PROBLEM DESCRIPTION:
Using "side" as the search string, find the matching lines below and copy them.

DATA BELOW:
▶

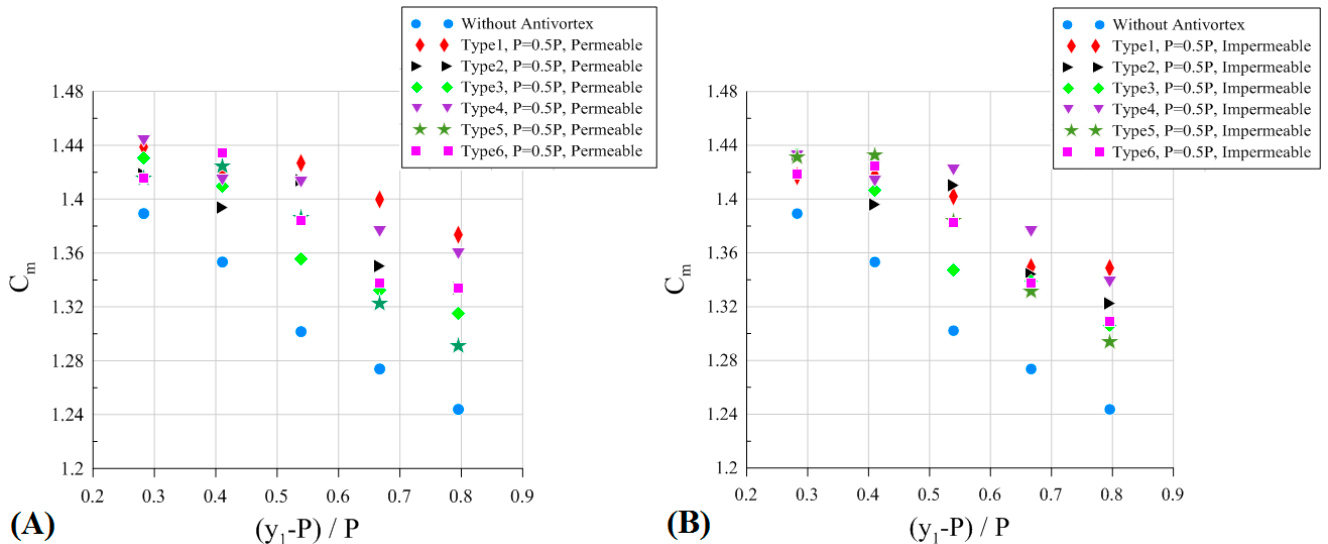
Figure 19. Variations in C m with (y 1 − P)/P in triangular labyrinth side weirs. ( A ): Permeable antivortex; ( B ): Impermeable antivortex.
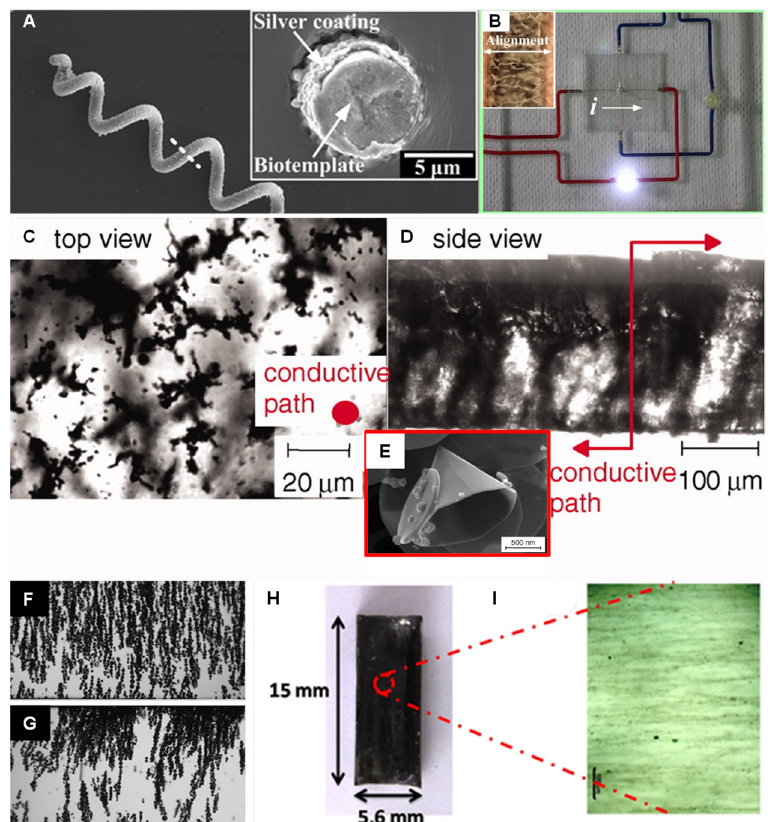
Figure 2. ( A ) SEM image of a metallic Spirulina-templated microcoil. The inset shows a cross-section of the microcoil particle; ( B ) the application of a 5 wt% electric field-aligned microcoil/PDMS composite in a functional LED integrated circuit. Reprinted with permission from [79], copyright 2017 American Chemical Society; optical micrographs showing ( C ) the top view and ( D ) side view of a thermally cured carbon nanocone film (0.2 vol %), which was assembled by DC field alignment; ( E ) inset shows an SEM image of the nanocone used in this process. Reprinted with permission from [80], copyright 2011 John Wiley and Sons; ( F ) hollow glass microspheres dispersed in Norland optical adhesive initially chain before ( G ) migrating towards an electrode. Reprinted with permission from [81], copyright 2017 Elsevier; ( H ) an acrylate polymer composite consisting of ( I ) SWCNT aligned using an AC electric field. Reprinted with permission from [82], copyright 2014 John Wiley and Sons.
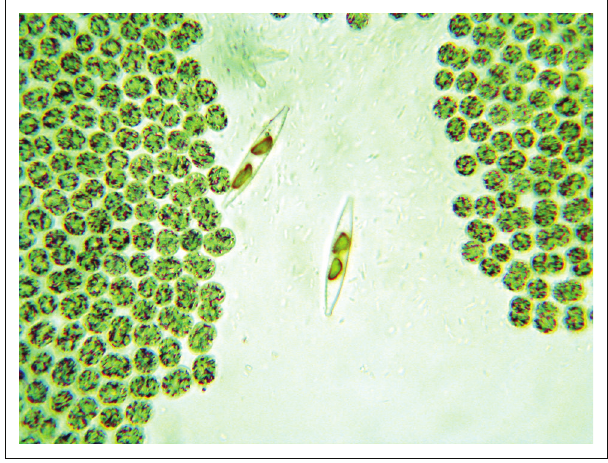
Source : Microscopic photo taken by E.H. Dekker X400 magnification. FIGURE 7: Microscopic image showing sheets of Microcystis spp. organisms plus two diatoms.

◀

OUTPUT OF THE EXERCISE:
Figure 19. Variations in C m with (y 1 − P)/P in triangular labyrinth side weirs. ( A ): Permeable antivortex; ( B ): Impermeable antivortex.
Figure 2. ( A ) SEM image of a metallic Spirulina-templated microcoil. The inset shows a cross-section of the microcoil particle; ( B ) the application of a 5 wt% electric field-aligned microcoil/PDMS composite in a functional LED integrated circuit. Reprinted with permission from [79], copyright 2017 American Chemical Society; optical micrographs showing ( C ) the top view and ( D ) side view of a thermally cured carbon nanocone film (0.2 vol %), which was assembled by DC field alignment; ( E ) inset shows an SEM image of the nanocone used in this process. Reprinted with permission from [80], copyright 2011 John Wiley and Sons; ( F ) hollow glass microspheres dispersed in Norland optical adhesive initially chain before ( G ) migrating towards an electrode. Reprinted with permission from [81], copyright 2017 Elsevier; ( H ) an acrylate polymer composite consisting of ( I ) SWCNT aligned using an AC electric field. Reprinted with permission from [82], copyright 2014 John Wiley and Sons.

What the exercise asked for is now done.